Prompt: For the entries below, the result should be an exact transcription of the lines from the one with "2: (75, 192, 0.48)" up to and including the one with "26: (133, 129, 0.56)", and only those.

***** The data

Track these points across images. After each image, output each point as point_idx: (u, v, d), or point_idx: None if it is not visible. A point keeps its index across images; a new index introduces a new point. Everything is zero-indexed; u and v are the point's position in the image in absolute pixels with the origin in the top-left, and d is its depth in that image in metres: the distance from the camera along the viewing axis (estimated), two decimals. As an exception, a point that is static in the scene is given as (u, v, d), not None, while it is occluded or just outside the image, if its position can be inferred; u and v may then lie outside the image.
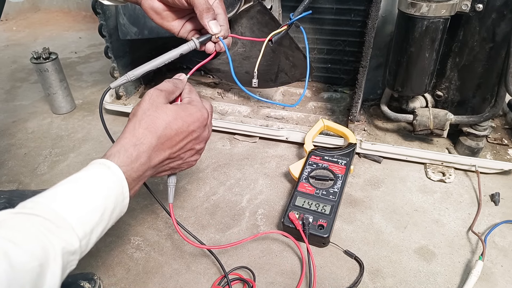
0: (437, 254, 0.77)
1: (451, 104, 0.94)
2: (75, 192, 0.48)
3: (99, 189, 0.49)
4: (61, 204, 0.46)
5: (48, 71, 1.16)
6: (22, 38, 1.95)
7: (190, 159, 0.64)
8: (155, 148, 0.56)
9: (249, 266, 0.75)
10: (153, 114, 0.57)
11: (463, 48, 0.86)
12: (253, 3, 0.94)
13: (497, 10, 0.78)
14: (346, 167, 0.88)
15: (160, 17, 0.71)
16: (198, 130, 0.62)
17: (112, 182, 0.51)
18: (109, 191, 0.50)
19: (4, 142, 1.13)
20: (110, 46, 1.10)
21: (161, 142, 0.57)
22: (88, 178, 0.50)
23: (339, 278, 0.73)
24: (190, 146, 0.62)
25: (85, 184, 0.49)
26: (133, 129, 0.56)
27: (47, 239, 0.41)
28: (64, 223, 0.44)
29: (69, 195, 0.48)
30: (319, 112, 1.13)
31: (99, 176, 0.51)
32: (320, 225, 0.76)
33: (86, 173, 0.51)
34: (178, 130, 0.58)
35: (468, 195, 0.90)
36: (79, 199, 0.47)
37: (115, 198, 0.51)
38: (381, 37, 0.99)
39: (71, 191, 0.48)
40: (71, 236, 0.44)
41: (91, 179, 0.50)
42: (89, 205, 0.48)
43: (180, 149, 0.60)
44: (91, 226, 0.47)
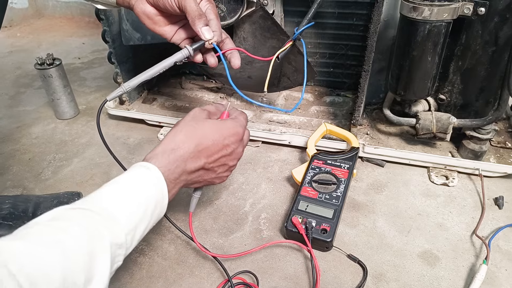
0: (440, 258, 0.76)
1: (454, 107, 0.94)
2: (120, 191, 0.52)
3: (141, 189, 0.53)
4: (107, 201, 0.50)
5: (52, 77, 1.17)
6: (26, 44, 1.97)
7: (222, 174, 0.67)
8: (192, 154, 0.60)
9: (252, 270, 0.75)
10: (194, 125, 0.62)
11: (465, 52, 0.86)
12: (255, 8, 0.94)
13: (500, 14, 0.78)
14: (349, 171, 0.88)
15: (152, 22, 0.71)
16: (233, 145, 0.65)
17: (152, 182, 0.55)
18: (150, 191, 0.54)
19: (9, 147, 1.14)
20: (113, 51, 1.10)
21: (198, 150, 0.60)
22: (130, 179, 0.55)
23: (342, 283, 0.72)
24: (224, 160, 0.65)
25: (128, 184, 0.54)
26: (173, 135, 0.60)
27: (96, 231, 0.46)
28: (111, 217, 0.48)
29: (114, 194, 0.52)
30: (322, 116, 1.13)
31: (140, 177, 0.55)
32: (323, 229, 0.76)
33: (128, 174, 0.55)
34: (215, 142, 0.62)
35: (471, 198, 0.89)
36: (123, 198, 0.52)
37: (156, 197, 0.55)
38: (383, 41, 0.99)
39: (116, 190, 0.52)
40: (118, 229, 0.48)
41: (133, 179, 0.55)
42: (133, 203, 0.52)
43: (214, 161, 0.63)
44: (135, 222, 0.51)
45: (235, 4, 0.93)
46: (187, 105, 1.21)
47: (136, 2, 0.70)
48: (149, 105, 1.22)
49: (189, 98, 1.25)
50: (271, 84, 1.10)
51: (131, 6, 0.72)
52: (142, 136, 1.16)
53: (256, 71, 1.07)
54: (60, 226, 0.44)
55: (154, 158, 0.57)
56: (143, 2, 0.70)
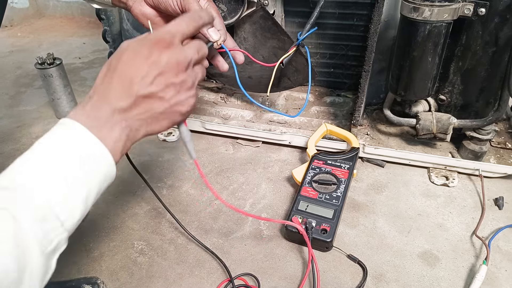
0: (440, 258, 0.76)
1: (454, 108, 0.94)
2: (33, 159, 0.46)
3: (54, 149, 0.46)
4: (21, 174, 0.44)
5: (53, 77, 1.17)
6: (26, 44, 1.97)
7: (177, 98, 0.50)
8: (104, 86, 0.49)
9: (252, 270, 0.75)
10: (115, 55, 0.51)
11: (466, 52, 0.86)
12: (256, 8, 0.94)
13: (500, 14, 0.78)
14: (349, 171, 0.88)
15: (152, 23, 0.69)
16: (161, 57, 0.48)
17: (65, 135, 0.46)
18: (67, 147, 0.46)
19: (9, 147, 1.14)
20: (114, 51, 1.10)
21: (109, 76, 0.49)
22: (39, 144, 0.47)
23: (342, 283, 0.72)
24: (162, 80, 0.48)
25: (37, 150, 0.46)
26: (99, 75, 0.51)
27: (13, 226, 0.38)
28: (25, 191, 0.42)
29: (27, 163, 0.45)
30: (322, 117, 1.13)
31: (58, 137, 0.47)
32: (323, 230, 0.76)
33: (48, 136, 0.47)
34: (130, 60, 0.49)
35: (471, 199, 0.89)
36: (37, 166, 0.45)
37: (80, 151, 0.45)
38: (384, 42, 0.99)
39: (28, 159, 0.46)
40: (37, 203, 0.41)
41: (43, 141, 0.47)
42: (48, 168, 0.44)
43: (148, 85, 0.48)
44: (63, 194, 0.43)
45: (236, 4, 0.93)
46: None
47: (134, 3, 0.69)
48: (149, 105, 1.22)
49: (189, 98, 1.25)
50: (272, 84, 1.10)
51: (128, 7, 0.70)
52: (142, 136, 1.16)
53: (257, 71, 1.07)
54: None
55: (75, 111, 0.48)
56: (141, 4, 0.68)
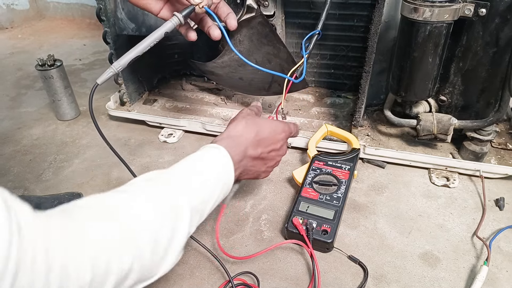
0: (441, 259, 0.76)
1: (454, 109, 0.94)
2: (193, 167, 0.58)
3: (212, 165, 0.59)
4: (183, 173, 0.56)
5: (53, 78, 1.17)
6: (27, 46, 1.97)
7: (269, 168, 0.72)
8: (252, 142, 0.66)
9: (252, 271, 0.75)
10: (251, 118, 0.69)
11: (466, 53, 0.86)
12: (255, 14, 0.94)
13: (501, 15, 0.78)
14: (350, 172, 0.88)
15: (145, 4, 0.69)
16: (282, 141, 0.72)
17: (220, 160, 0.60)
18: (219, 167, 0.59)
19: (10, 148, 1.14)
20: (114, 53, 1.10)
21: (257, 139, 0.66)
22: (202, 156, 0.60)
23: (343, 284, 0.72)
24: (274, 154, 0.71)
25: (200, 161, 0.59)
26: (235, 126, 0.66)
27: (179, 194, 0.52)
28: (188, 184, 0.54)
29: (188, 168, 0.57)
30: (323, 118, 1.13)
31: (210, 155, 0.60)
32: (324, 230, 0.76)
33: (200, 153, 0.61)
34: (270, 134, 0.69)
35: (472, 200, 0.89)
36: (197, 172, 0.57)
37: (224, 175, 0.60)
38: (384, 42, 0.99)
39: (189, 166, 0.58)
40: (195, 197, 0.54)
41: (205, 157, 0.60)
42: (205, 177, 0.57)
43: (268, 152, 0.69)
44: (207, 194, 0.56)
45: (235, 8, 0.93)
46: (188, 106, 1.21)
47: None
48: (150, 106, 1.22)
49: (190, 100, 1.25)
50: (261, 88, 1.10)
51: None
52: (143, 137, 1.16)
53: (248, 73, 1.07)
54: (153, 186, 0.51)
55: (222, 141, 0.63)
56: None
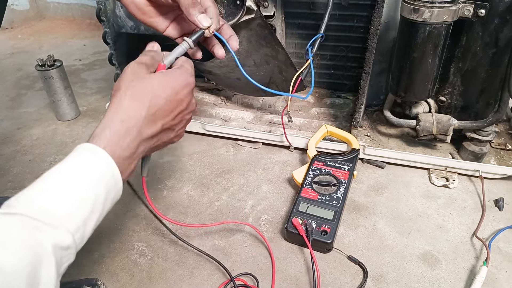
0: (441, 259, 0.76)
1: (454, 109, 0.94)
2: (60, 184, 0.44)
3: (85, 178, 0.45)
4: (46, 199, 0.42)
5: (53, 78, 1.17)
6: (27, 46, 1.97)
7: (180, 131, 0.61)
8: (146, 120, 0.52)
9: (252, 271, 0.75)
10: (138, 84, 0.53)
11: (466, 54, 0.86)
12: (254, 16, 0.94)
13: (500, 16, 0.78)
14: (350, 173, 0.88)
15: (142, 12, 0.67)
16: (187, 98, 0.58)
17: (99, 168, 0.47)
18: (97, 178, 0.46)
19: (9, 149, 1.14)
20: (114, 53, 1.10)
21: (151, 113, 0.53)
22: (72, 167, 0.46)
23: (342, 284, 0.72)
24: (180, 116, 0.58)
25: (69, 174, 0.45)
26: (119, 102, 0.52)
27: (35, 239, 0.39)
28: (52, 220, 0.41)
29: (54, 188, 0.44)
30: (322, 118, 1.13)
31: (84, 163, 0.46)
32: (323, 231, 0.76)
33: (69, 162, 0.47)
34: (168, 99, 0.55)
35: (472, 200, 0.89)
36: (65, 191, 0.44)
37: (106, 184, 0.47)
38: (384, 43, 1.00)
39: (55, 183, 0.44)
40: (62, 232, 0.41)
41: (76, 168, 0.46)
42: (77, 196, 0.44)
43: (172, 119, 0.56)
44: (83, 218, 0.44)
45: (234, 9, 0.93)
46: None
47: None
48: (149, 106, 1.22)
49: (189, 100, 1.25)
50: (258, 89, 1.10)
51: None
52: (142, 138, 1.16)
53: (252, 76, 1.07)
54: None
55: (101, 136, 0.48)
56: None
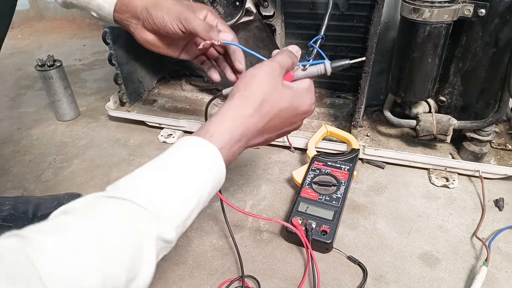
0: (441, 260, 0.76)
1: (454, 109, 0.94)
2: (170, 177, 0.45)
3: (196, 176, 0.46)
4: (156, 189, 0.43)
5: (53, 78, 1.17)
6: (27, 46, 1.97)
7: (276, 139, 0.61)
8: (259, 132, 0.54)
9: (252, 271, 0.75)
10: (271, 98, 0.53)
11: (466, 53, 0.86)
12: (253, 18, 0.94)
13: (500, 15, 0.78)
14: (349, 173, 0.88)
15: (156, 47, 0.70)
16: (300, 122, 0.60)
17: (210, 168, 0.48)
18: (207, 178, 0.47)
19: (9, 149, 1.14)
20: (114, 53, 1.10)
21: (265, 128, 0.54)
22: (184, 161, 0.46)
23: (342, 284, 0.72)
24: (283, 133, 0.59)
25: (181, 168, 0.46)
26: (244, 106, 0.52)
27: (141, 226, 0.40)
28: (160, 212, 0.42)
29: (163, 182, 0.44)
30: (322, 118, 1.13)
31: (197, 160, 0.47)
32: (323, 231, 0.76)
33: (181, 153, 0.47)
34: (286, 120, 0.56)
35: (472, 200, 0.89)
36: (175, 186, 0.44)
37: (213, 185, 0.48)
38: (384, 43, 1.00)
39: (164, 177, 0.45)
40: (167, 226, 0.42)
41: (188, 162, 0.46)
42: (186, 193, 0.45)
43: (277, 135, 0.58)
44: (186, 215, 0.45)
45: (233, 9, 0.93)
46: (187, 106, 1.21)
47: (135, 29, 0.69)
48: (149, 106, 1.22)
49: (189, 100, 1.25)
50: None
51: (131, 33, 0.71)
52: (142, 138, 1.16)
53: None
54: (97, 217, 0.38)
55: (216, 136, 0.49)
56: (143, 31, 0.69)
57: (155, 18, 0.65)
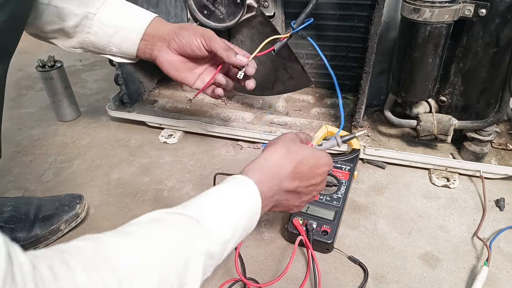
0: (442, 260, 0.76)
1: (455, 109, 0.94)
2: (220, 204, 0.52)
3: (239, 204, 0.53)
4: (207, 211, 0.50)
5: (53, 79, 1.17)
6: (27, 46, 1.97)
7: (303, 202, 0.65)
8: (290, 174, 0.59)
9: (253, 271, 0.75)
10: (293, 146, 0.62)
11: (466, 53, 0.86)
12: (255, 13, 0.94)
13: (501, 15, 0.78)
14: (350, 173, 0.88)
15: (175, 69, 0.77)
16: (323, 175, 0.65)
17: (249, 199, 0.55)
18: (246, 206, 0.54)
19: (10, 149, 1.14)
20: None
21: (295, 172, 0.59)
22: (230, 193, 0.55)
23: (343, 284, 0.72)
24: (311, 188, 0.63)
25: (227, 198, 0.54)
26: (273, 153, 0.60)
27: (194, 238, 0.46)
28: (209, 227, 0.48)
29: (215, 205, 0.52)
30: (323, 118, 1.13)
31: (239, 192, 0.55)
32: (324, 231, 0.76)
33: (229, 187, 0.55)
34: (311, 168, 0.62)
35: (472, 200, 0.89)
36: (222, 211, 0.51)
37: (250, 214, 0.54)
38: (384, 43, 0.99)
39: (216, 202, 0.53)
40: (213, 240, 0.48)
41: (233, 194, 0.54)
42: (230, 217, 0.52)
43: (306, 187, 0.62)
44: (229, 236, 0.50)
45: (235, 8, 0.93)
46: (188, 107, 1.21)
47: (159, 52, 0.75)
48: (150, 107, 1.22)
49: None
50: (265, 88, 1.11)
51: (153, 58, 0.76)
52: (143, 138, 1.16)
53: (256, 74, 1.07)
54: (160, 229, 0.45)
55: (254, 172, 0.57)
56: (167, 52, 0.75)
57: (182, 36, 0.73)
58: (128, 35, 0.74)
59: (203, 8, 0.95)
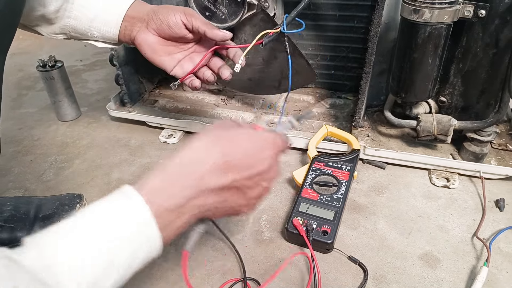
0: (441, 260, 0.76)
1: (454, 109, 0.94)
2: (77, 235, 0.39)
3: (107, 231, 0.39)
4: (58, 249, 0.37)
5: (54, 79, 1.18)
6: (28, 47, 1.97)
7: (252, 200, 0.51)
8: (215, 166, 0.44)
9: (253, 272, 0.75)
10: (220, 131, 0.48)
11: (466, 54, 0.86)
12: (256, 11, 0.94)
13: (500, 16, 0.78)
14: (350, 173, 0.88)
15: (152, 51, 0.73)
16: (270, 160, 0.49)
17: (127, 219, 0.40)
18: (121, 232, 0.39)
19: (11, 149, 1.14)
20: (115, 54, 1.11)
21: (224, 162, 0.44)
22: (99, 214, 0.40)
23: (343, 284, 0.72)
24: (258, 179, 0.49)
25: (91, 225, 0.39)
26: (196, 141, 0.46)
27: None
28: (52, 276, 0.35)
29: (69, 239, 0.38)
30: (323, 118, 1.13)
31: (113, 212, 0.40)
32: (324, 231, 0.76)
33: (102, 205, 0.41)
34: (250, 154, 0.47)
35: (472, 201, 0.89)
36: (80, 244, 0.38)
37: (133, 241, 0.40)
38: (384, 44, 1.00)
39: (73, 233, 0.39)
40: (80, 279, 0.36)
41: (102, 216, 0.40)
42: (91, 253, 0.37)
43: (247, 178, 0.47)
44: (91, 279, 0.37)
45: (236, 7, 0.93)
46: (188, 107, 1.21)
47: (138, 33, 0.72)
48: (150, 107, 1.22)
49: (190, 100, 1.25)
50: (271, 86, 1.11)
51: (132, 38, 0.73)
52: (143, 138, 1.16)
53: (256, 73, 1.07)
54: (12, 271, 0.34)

**********

Task output:
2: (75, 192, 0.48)
3: (99, 189, 0.49)
4: (61, 204, 0.46)
5: (48, 71, 1.16)
6: (22, 38, 1.95)
7: (190, 159, 0.64)
8: (155, 148, 0.56)
9: (249, 266, 0.75)
10: (153, 114, 0.57)
11: (463, 48, 0.86)
12: (253, 3, 0.94)
13: (497, 10, 0.78)
14: (346, 167, 0.88)
15: (160, 17, 0.71)
16: (198, 130, 0.62)
17: (112, 182, 0.51)
18: (109, 191, 0.50)
19: (4, 142, 1.13)
20: (110, 46, 1.10)
21: (161, 142, 0.57)
22: (88, 178, 0.50)
23: (339, 278, 0.73)
24: (190, 146, 0.62)
25: (85, 184, 0.49)
26: (133, 129, 0.56)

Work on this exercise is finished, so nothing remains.